Slice of Life Story Challenge March 10 A Subtle Difference in Terminology

Being Monday, I visited my favourite coffee haunt, Modi Café in Main Street. I do a lot of thinking while I’m there. I also drink coffee, read, write and converse. Today I was thinking…

It’s interesting how we Australians use the term ‘In Main Street.’  My American friends tend to say ‘On Main Street.’ It’s a subtle difference in terminology.

During my six years in the U.S. I was always trying to adjust my use of terminology to suit the situation. Sometimes I inadvertently created confusion, by using a different term. It was interesting to observe the look on people’s faces. I recall telling a teacher I had left some handouts for her in her pigeon hole and she gave me a most horrified look. I quickly revised my terminology and added,- mailbox. ‘Oh, yes.’ She said, looking somewhat relieved.

Australians use the term, ‘take away.’  In America I got used to hearing the term ‘take out.’ We Aussies ‘stand in a line –or a queue.’ In America I learned to get ‘on line.’

I feel a list coming on here:

American schools have hallways.
Australian schools have corridors.
Americans walk to the right
Australians walk to the left
Americans gone on vacation
Australians go on holidays
American say closet
Australians say cupboard
Americans say Weed-Whacker
Australians say Whipper-Snipper
Americans say Check Please
Australians say Bill please
Americans check items on a list
Australians tick items on a list
Americans end a sentence with a period
Australians end a sentence with a full stop
Americans say mail box
Australians say pigeon hole
Americans say flip flops
Australians say thongs
American s say SUV
Australians say 4 wheel drive
Americans say downtown
Australians say CBD
Americans say frosting
Australians say icing
Americans say cookies
Australians say bikkies(biscuits)

I’m sure there are others. These subtle differences keep us alert.  Language is a fascinating and pliable thing. We bend it to suit our needs. In some ways this slice is a travel alert for those moving in either direction.

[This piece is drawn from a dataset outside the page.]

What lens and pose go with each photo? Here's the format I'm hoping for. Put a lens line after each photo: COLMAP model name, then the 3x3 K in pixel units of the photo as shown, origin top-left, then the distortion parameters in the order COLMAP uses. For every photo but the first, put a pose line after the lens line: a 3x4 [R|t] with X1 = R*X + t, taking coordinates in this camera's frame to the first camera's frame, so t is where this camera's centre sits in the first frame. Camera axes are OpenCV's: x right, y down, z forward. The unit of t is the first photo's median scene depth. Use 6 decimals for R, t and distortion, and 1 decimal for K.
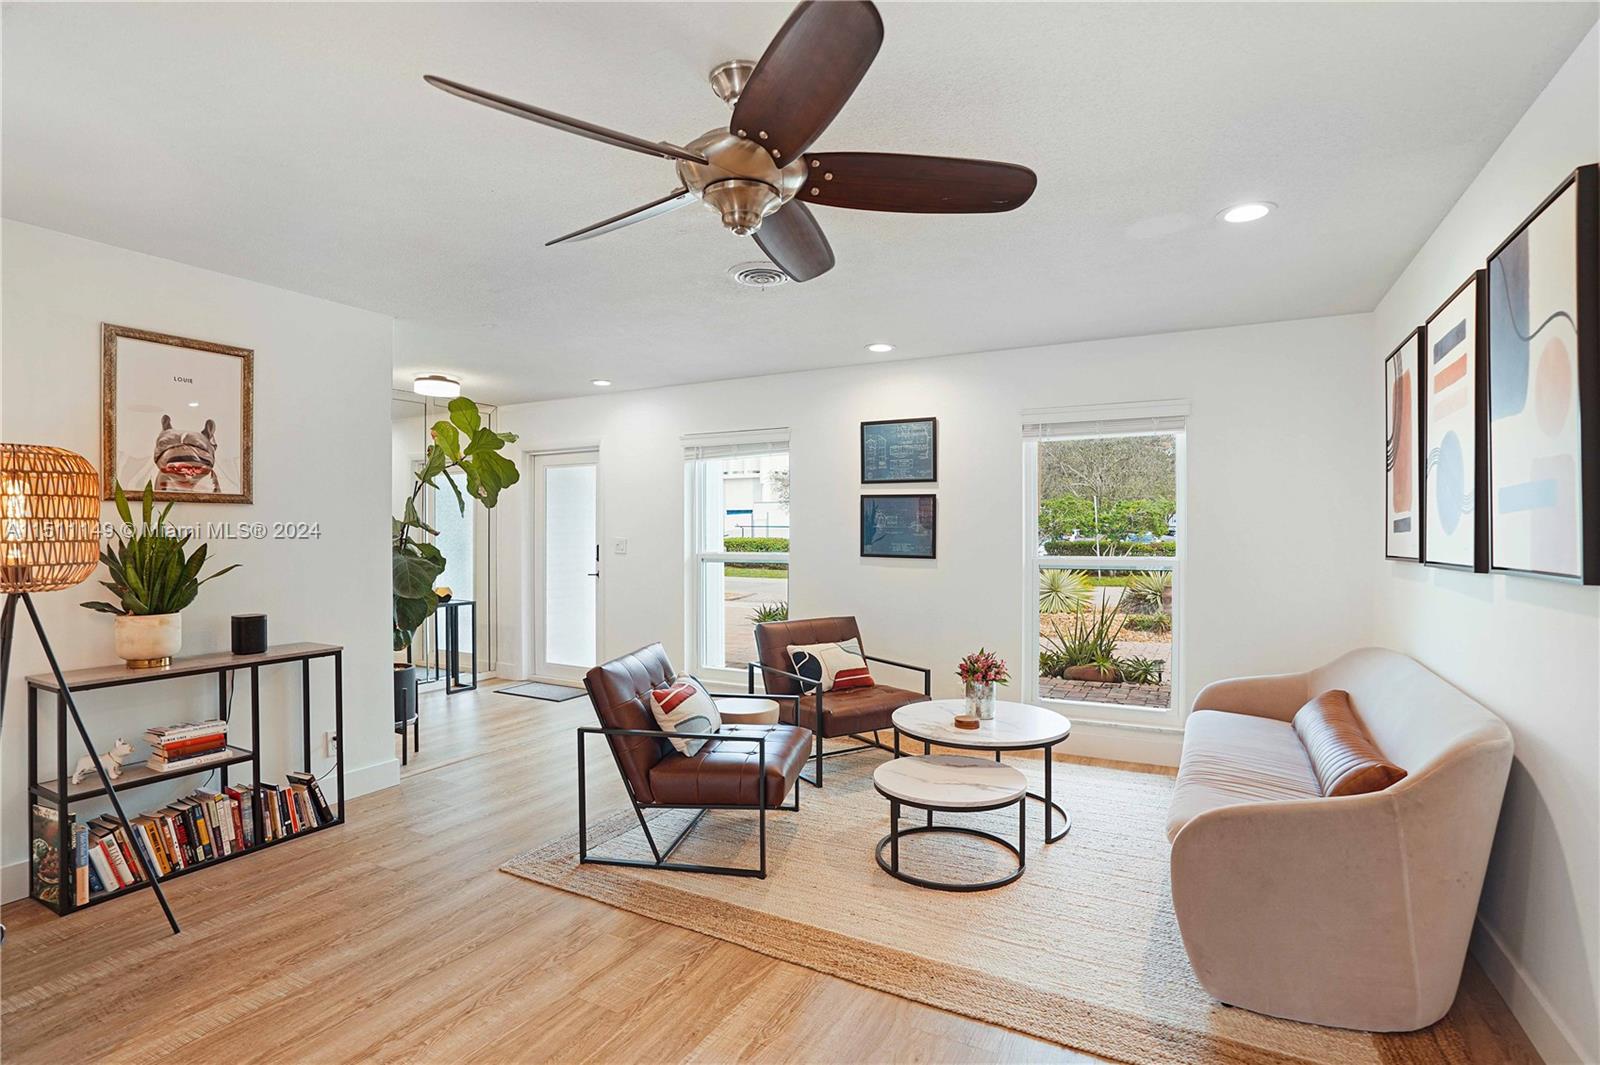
lens RADIAL K [[757.3, 0, 793.3], [0, 757.3, 528.7], [0, 0, 1]] dist [-0.034364, -0.000054]
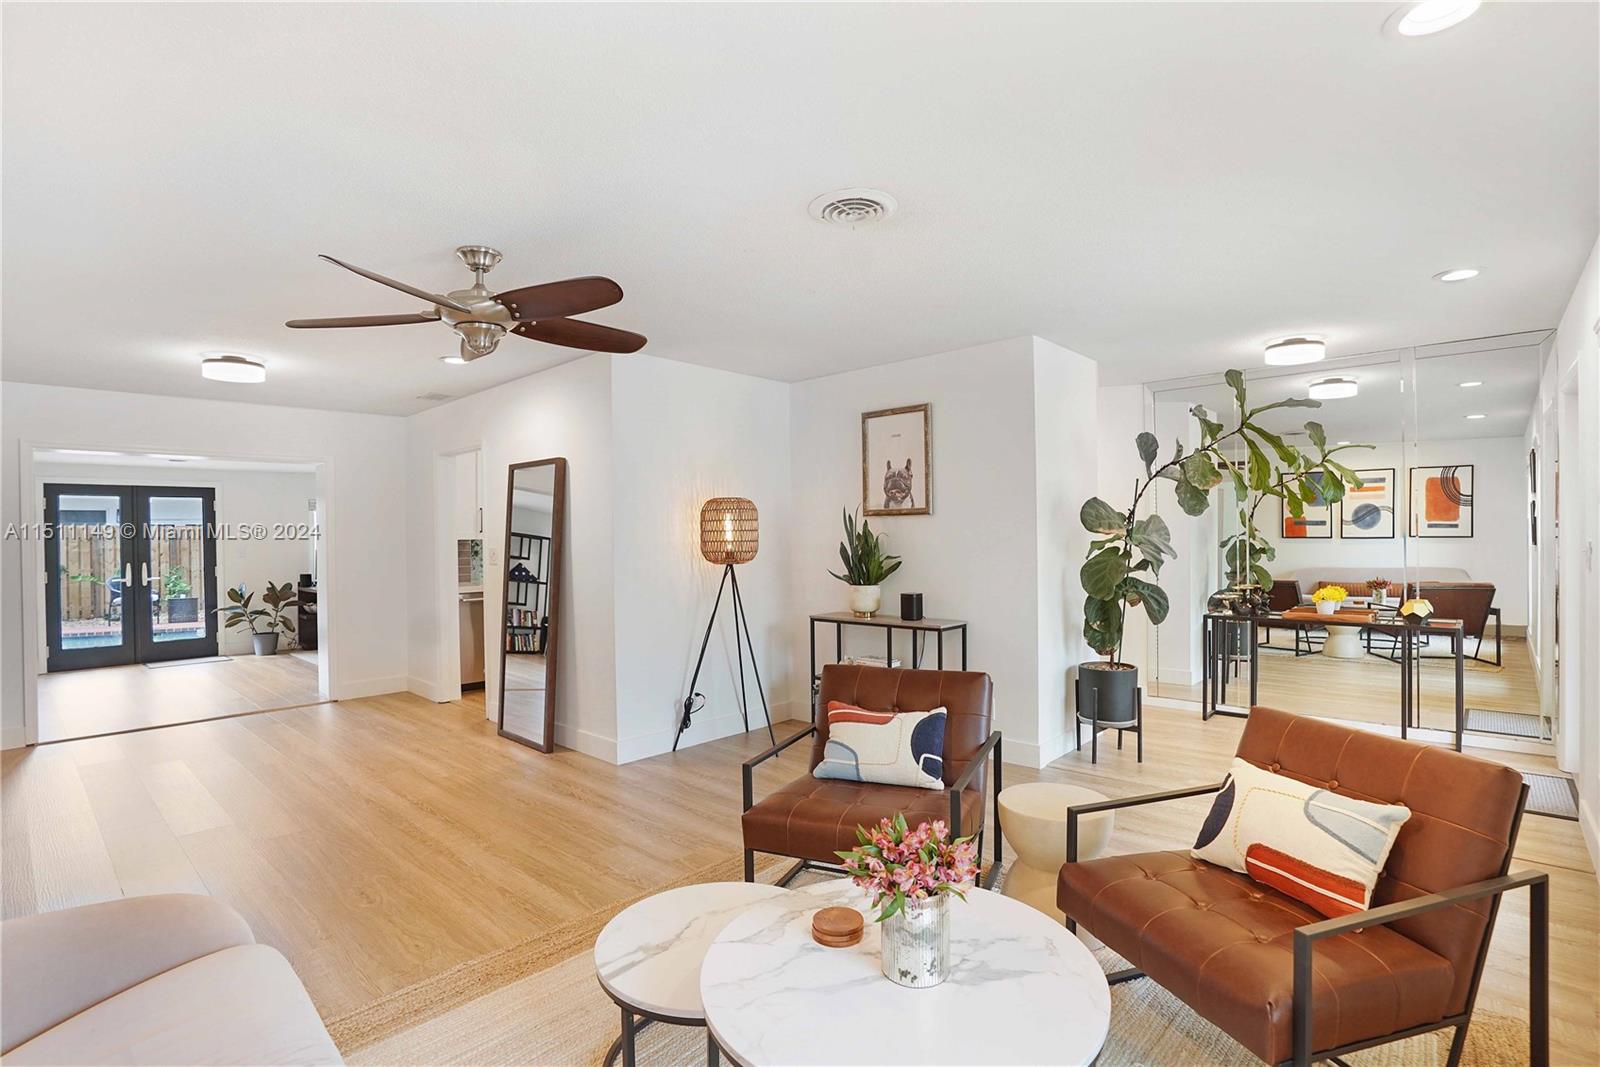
lens RADIAL K [[757.3, 0, 793.1], [0, 757.3, 537.7], [0, 0, 1]] dist [-0.034364, -0.000054]
pose [[-0.231047, 0.018611, -0.972765, 0.743379], [0.017014, 0.999741, 0.015086, -0.016168], [0.972794, -0.013065, -0.231304, 1.131771]]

  1. This brought back memories of my time in the US too. I remember the toilet water in the bowl being so high and swirling not flushing down and the light switches flicking up not down. Everything seemed topsy turvy, even the glad wrap you pull up against the blade not down. Great list. :)

  2. Yes, there are some subtle differences. One I remember was porridge instead of oatmeal. I didn't know if I wanted to order porridge. I thought it would be something a little runny, not my idea of oatmeal. As I recall, I selected a different item from the menu.

  3. Oh dear,
    I am so glad you told me the differences. I was about to tell you about the mistake in your first sentence. It should be on Main Street, not in Main Street.
    However, now I see what you said if acceptable. My view of language is so limited. having only lived in The United States.
    Thank you so much for helping me learn new words and expresssions.
    All the best,
    Love Pooh
    (mmy typist, Mrs. Hodges is having porridge for breakfast today. She grew up in Canada, and uses some of the same words.)

  4. I like the whipper-snipper so much better than a weed whacker! This was a fun post to read!

  5. Language is so much fun, isn't it! I grew up in Northeastern part of the US, and I've always said "waiting in line." Then, when I lived in New York City, everybody said "waiting on line" and I could never get used to it, even after 10 years!